Your goal | These records contain pictures, which must be left out; copy exactly the lines from the one with "Rendered at 2001 by 1125 pixels." up to and including the one with "Page size: 1500x1125.".

Source information |
====

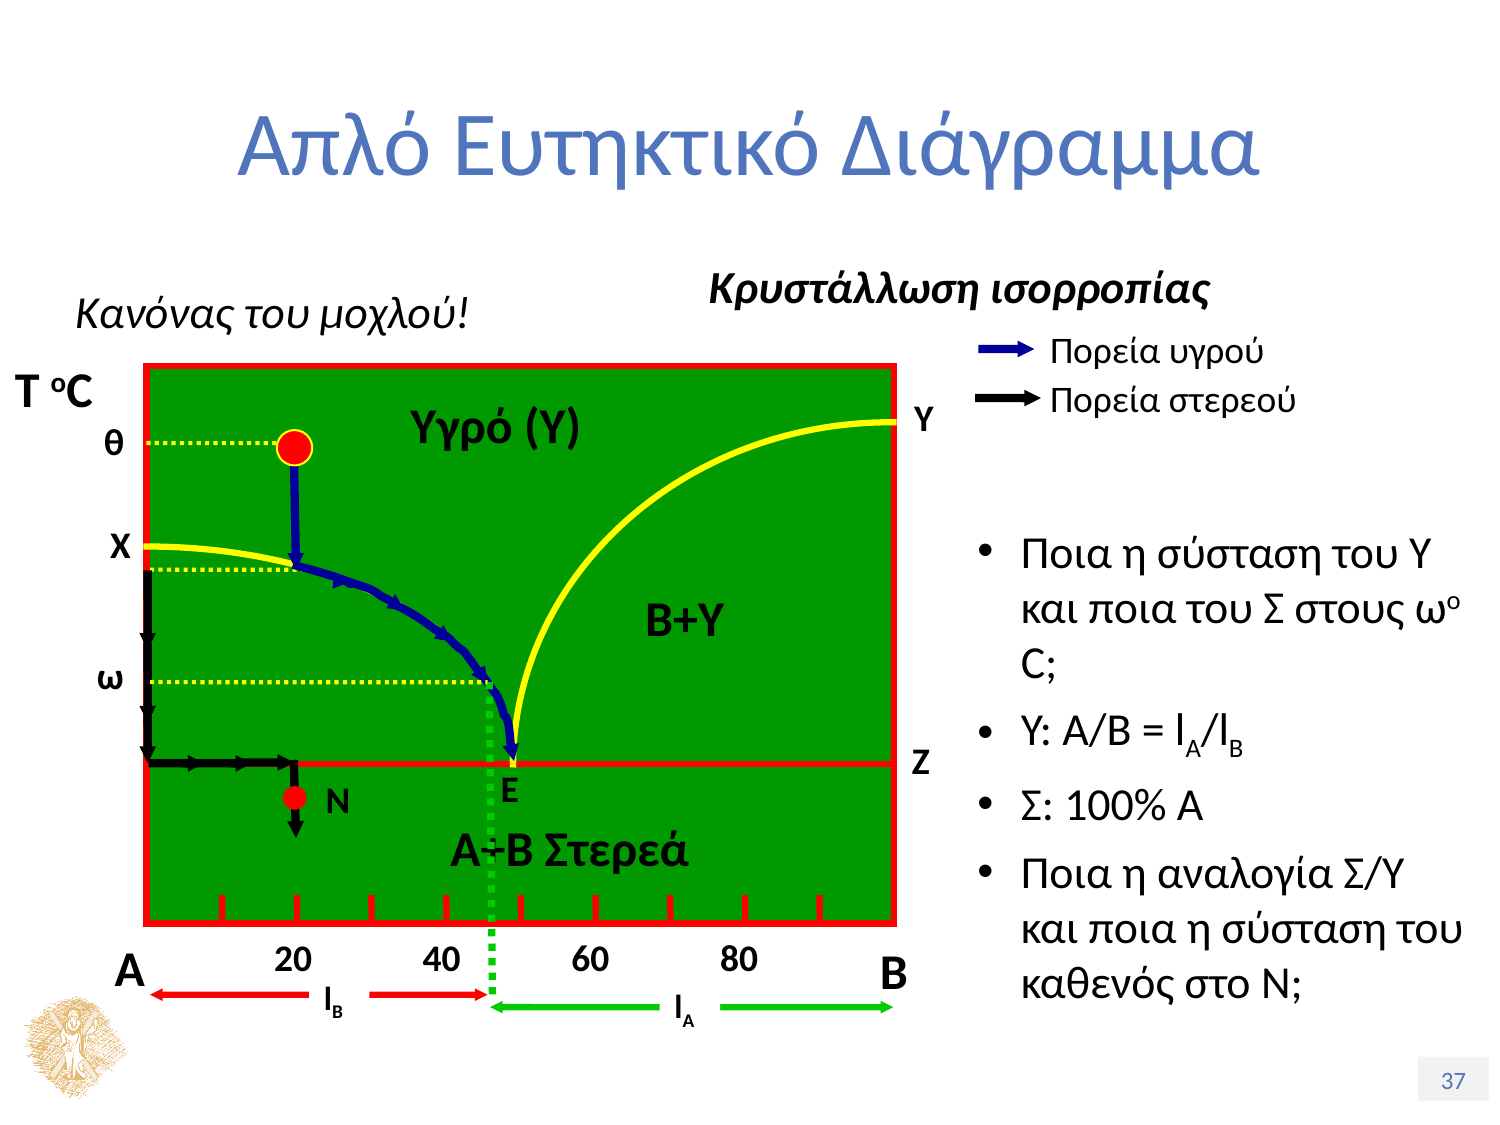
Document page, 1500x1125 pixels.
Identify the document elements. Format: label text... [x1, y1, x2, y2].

text_box Πορεία υγρού [1050, 326, 1395, 372]
text_box Ποια η σύσταση του Υ και ποια του Σ στους ωo C; Υ: Α/Β = lΑ/lB Σ: 100% Α Ποια η αναλογία Σ/Υ και ποια η σύσταση του καθενός στο Ν; [987, 515, 1483, 1015]
text_box Κανόνας του μοχλού! [74, 282, 573, 338]
text_box [991, 393, 1041, 403]
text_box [149, 969, 488, 1026]
text_box [984, 344, 1035, 354]
picture [17, 986, 137, 1103]
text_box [0, 349, 988, 1008]
title Απλό Ευτηκτικό Διάγραμμα [75, 45, 1425, 233]
text_box Πορεία στερεού [1050, 375, 1436, 421]
text_box Κρυστάλλωση ισορροπίας [693, 249, 1432, 350]
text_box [489, 977, 894, 1034]
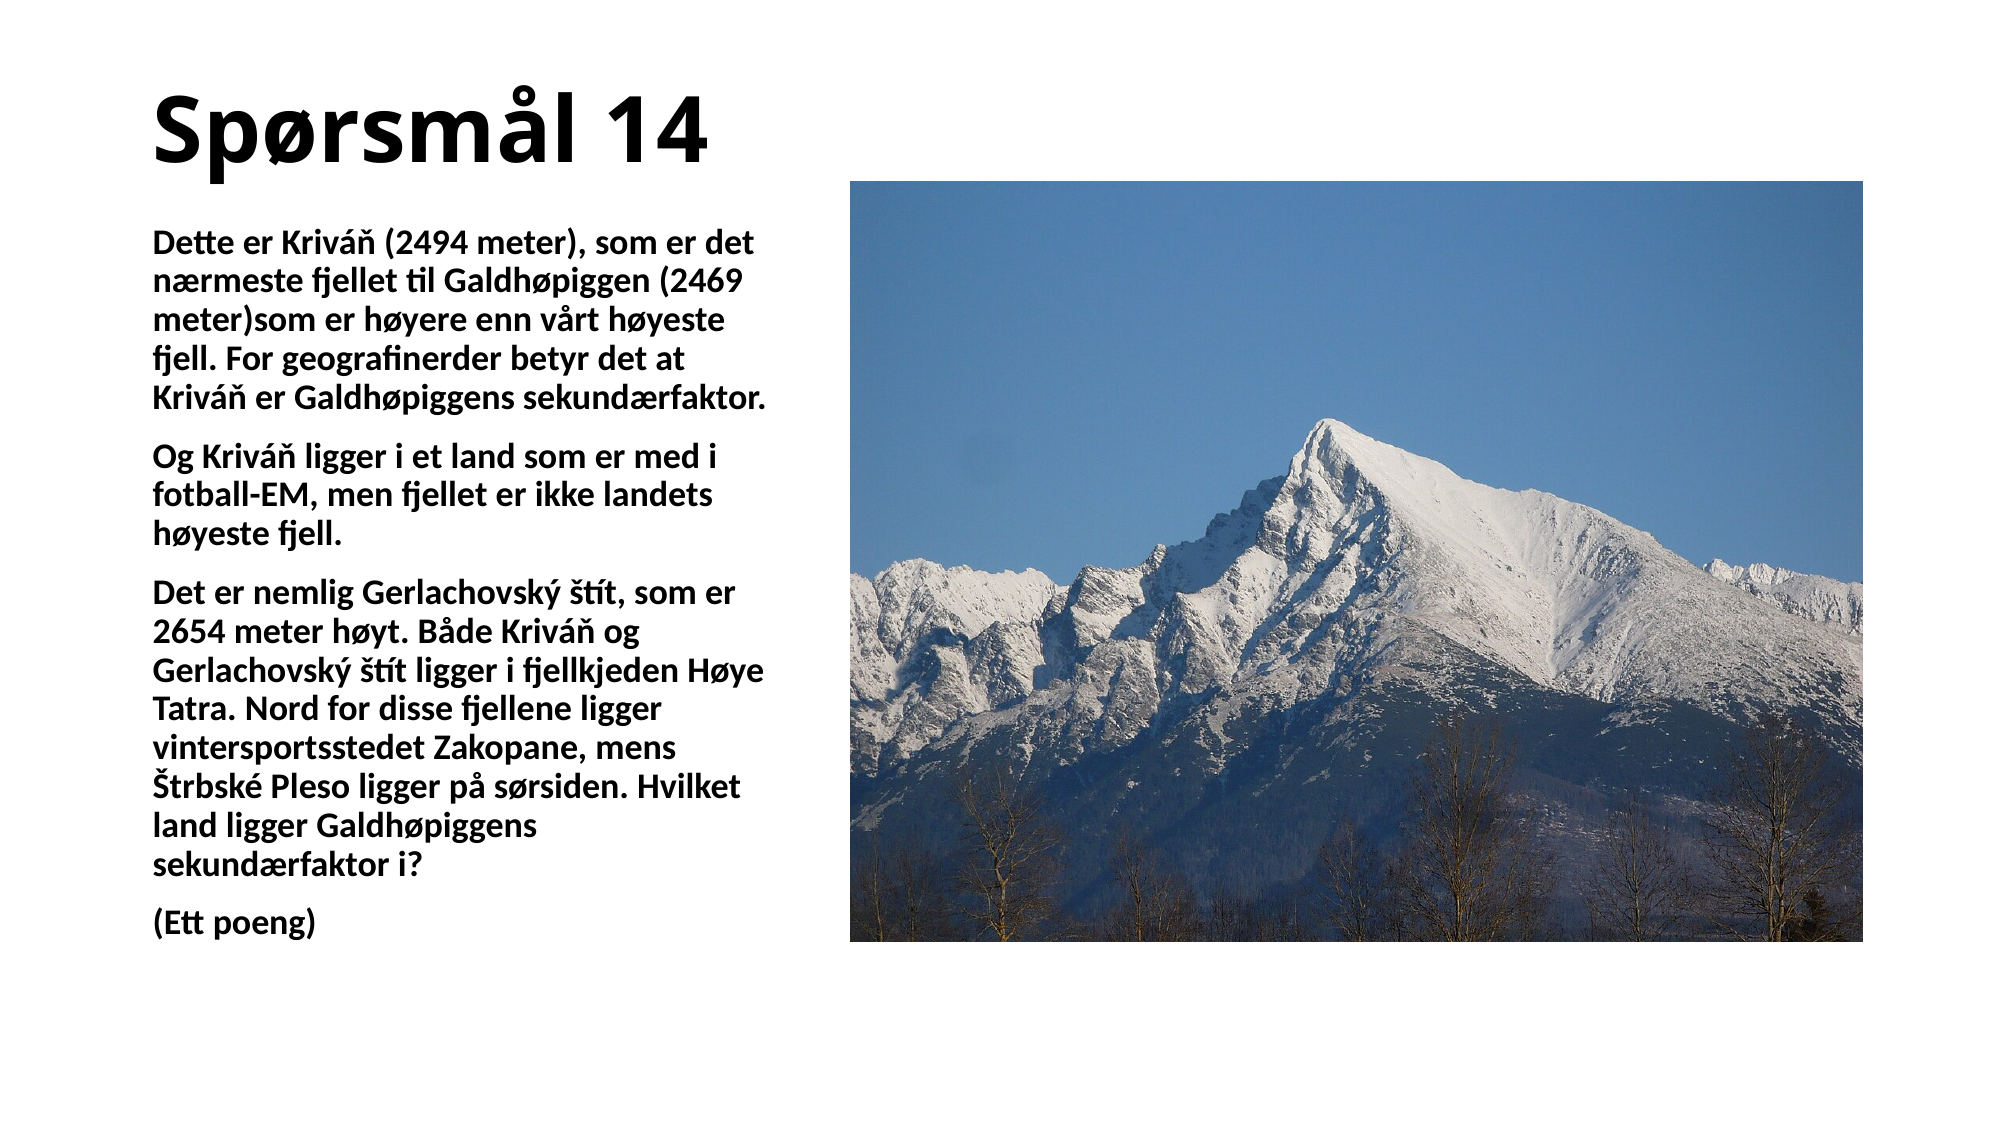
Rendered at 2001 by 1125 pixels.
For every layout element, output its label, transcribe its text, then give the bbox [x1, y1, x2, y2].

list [850, 181, 1863, 942]
list Dette er Kriváň (2494 meter), som er det nærmeste fjellet til Galdhøpiggen (2469 meter)som er høyere enn vårt høyeste fjell. For geografinerder betyr det at Kriváň er Galdhøpiggens sekundærfaktor. Og Kriváň ligger i et land som er med i fotball-EM, men fjellet er ikke landets høyeste fjell. Det er nemlig Gerlachovský štít, som er 2654 meter høyt. Både Kriváň og Gerlachovský štít ligger i fjellkjeden Høye Tatra. Nord for disse fjellene ligger vintersportsstedet Zakopane, mens Štrbské Pleso ligger på sørsiden. Hvilket land ligger Galdhøpiggens sekundærfaktor i? (Ett poeng) [137, 215, 783, 963]
title Spørsmål 14 [137, 75, 783, 190]
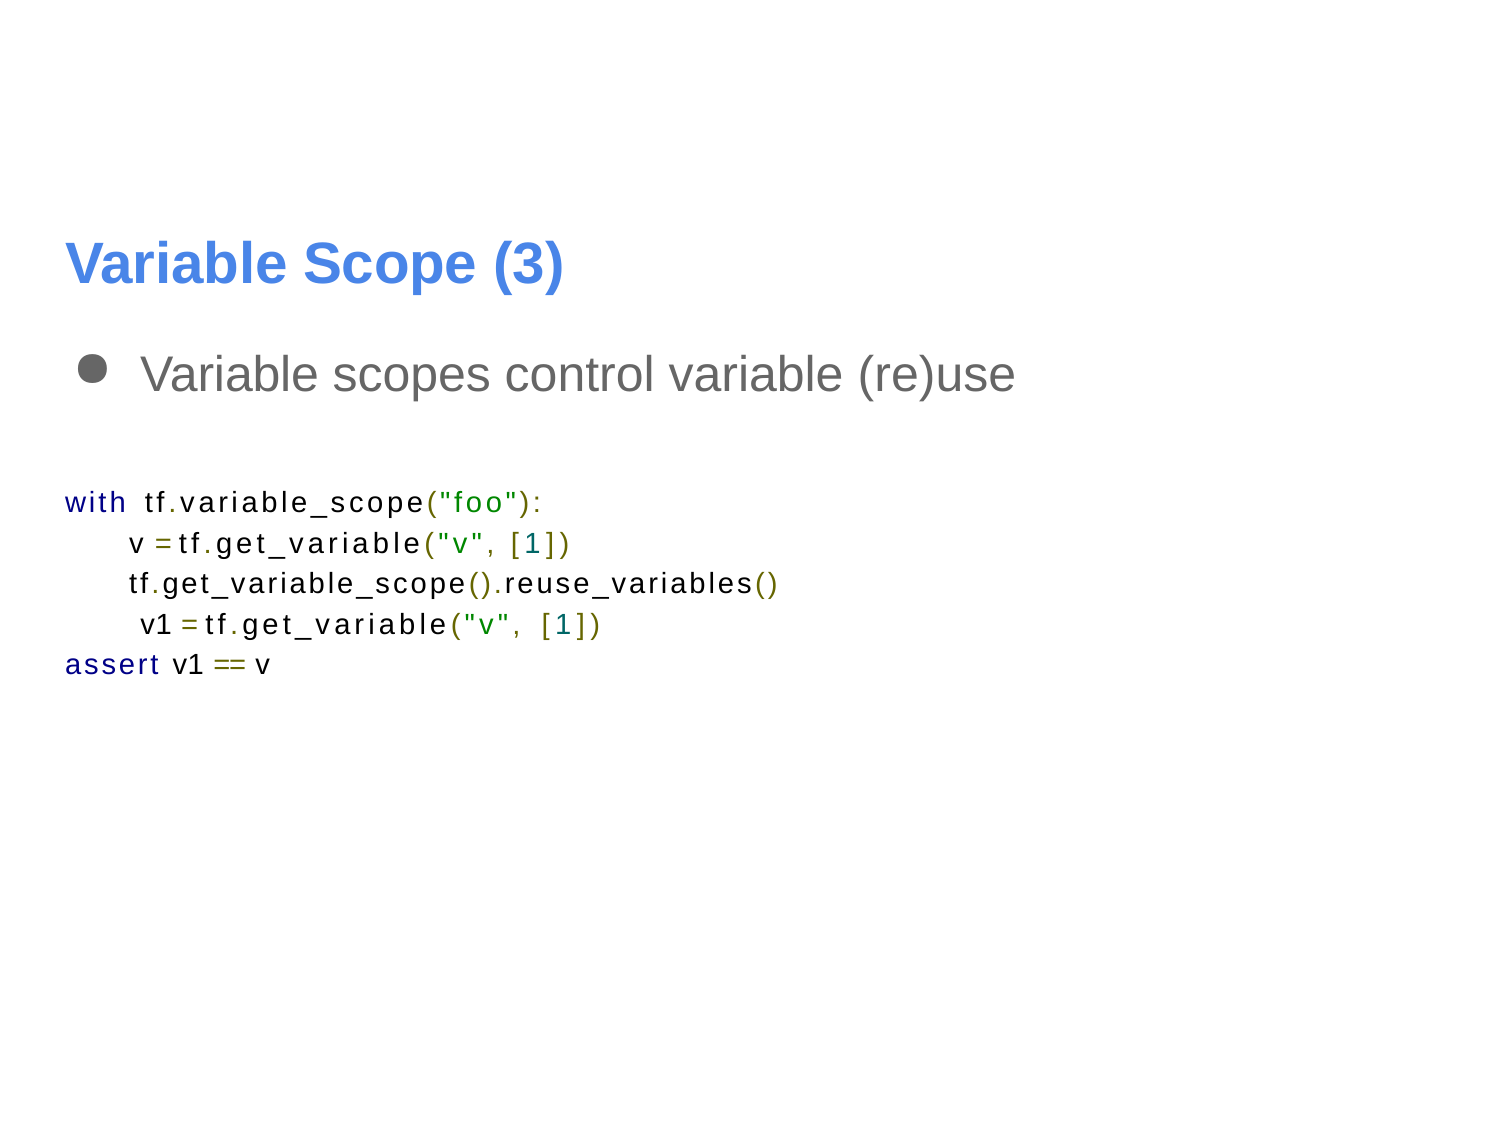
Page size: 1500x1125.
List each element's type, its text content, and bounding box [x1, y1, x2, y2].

title Variable Scope (3) [63, 223, 572, 339]
text_box Variable scopes control variable (re)use with tf.variable_scope("foo"): v = tf.get_variable("v", [1]) tf.get_variable_scope().reuse_variables() v1 = tf.get_variable("v", [1]) assert v1 == v [63, 339, 1412, 719]
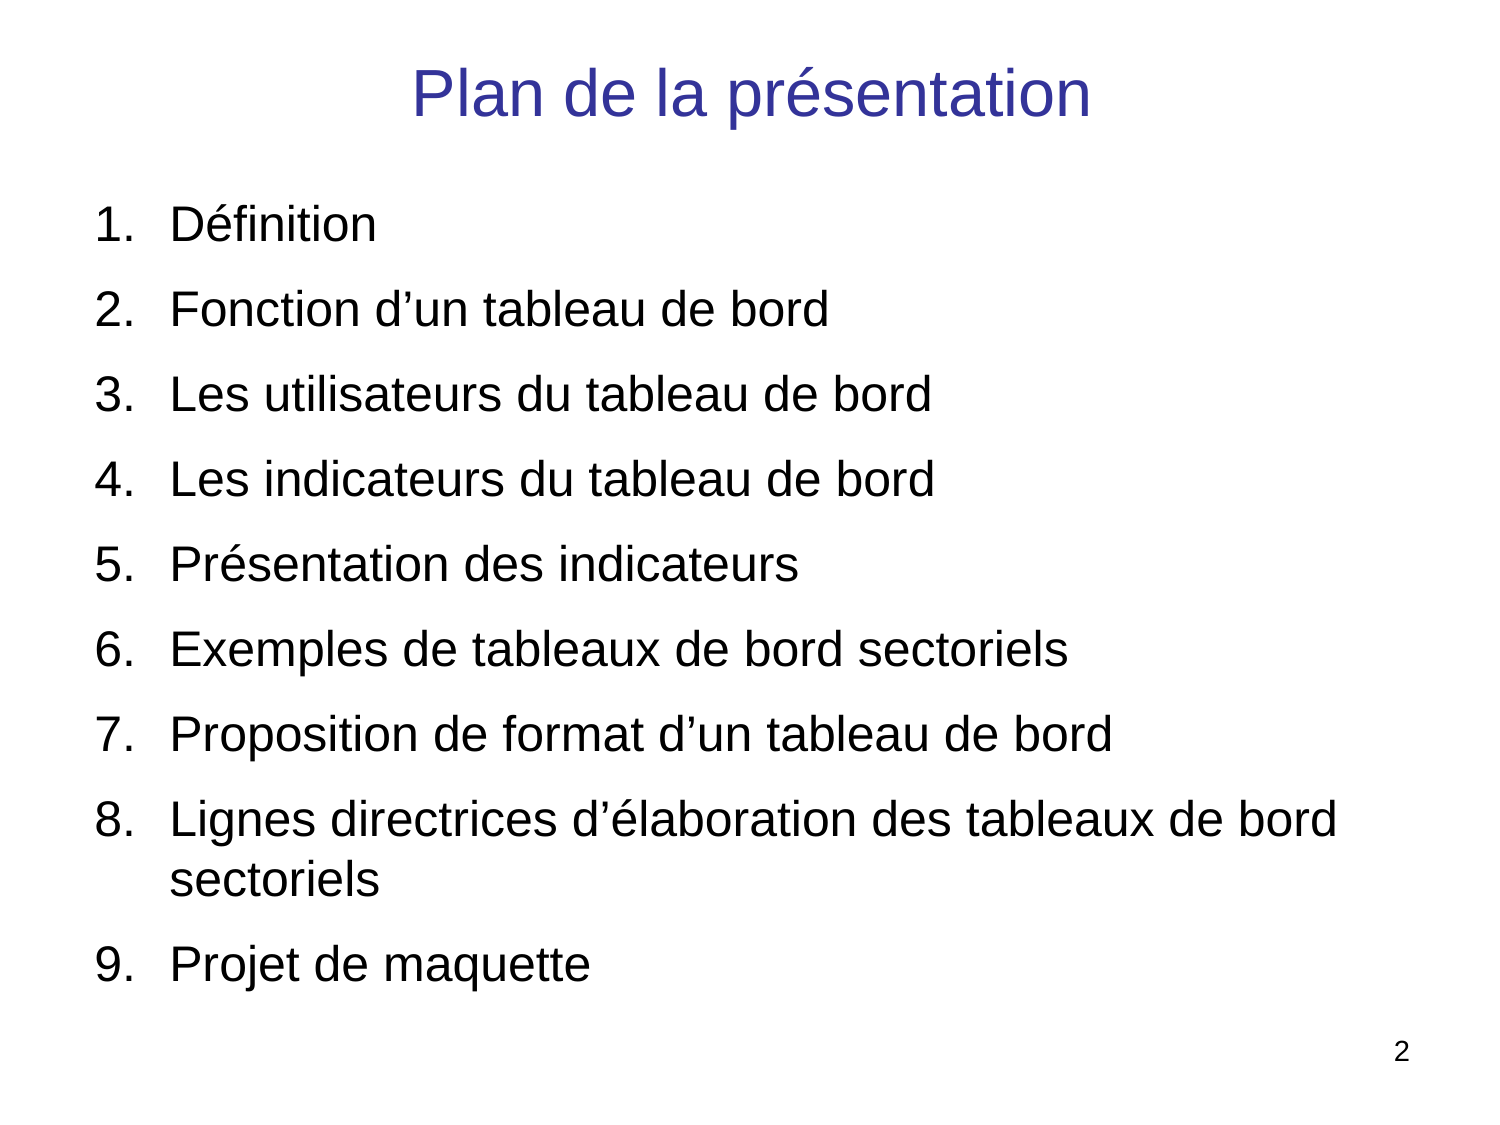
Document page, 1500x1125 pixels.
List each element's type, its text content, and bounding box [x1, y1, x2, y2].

text_box Plan de la présentation [79, 42, 1425, 149]
slide_number 2 [1074, 1024, 1426, 1103]
text_box Définition Fonction d’un tableau de bord Les utilisateurs du tableau de bord Les indicateurs du tableau de bord Présentation des indicateurs Exemples de tableaux de bord sectoriels Proposition de format d’un tableau de bord Lignes directrices d’élaboration des tableaux de bord sectoriels Projet de maquette [79, 184, 1447, 999]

====

Exercise answer |
Rendered at 2001 by 1125 pixels.
For every layout element, output its label, transcribe its text, then give the bbox [x1, y1, x2, y2].

list [850, 181, 1863, 942]
list Dette er Kriváň (2494 meter), som er det nærmeste fjellet til Galdhøpiggen (2469 meter)som er høyere enn vårt høyeste fjell. For geografinerder betyr det at Kriváň er Galdhøpiggens sekundærfaktor. Og Kriváň ligger i et land som er med i fotball-EM, men fjellet er ikke landets høyeste fjell. Det er nemlig Gerlachovský štít, som er 2654 meter høyt. Både Kriváň og Gerlachovský štít ligger i fjellkjeden Høye Tatra. Nord for disse fjellene ligger vintersportsstedet Zakopane, mens Štrbské Pleso ligger på sørsiden. Hvilket land ligger Galdhøpiggens sekundærfaktor i? (Ett poeng) [137, 215, 783, 963]
title Spørsmål 14 [137, 75, 783, 190]
Page size: 1500x1125.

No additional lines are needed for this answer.